*WORK INSTRUCTION*. Scan the data for "managing" and copy the lines it appears in.

--- RECORDS SUPPLIED Enclosed Below ---

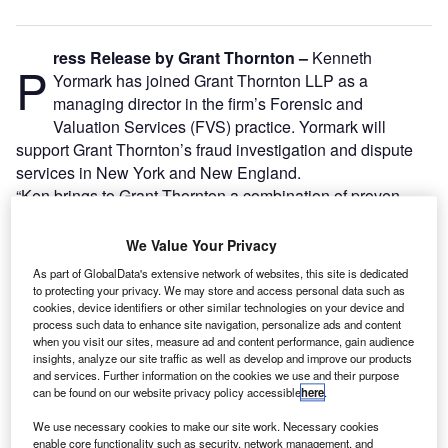
ress Release by Grant Thornton –
Kenneth
P
Yormark has joined Grant Thornton LLP as a
managing director in the firm’s Forensic and
Valuation Services (FVS) practice. Yormark will
support Grant Thornton’s fraud investigation and dispute
services in New York and New England.
“Ken brings to Grant Thornton a combination of proven
leadership skills, vast knowledge delivering fraud
investigation and dispute services offerings, and a strong
We Value Your Privacy
understanding of our growth-oriented clients’ needs
As part of GlobalData's extensive network of websites, this site is dedicated
throughout the Northeast region,” said Frank Kurre, Grant
to protecting your privacy. We may store and access personal data such as
Thornton’s Metro New York and New England managing
cookies, device identifiers or other similar technologies on your device and
process such data to enhance site navigation, personalize ads and content
partner. “Ken’s wealth of knowledge and more than 25
when you visit our sites, measure ad and content performance, gain audience
years of practice have solidified him as a trusted resource
insights, analyze our site traffic as well as develop and improve our products
and services. Further information on the cookies we use and their purpose
and he will provide unique value to our current and
can be found on our website privacy policy accessible
here
.
prospective clients.”
We use necessary cookies to make our site work. Necessary cookies
enable core functionality such as security, network management, and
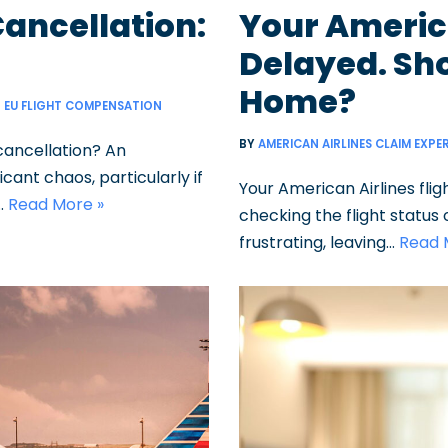
Cancellation:
Your America
Delayed. Sho
Home?
EU FLIGHT COMPENSATION
BY
AMERICAN AIRLINES CLAIM EXPE
cancellation? An
cant chaos, particularly if
Your American Airlines flig
…
Read More »
checking the flight status
frustrating, leaving…
Read 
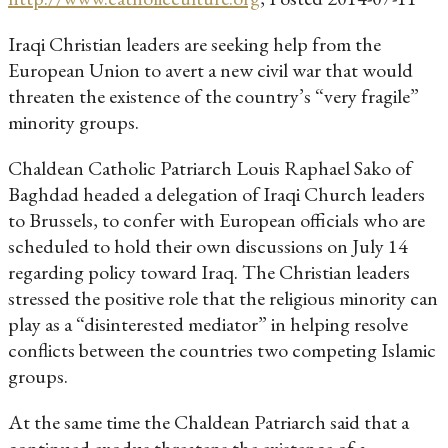
Iraqi Christian leaders are seeking help from the
European Union to avert a new civil war that would
threaten the existence of the country’s “very fragile”
minority groups.
Chaldean Catholic Patriarch Louis Raphael Sako of
Baghdad headed a delegation of Iraqi Church leaders
to Brussels, to confer with European officials who are
scheduled to hold their own discussions on July 14
regarding policy toward Iraq. The Christian leaders
stressed the positive role that the religious minority can
play as a “disinterested mediator” in helping resolve
conflicts between the countries two competing Islamic
groups.
At the same time the Chaldean Patriarch said that a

--- End of Enclosed RECORDS SUPPLIED ---

*EXERCISE SOLUTION*.
managing director in the firm’s Forensic and
Thornton’s Metro New York and New England managing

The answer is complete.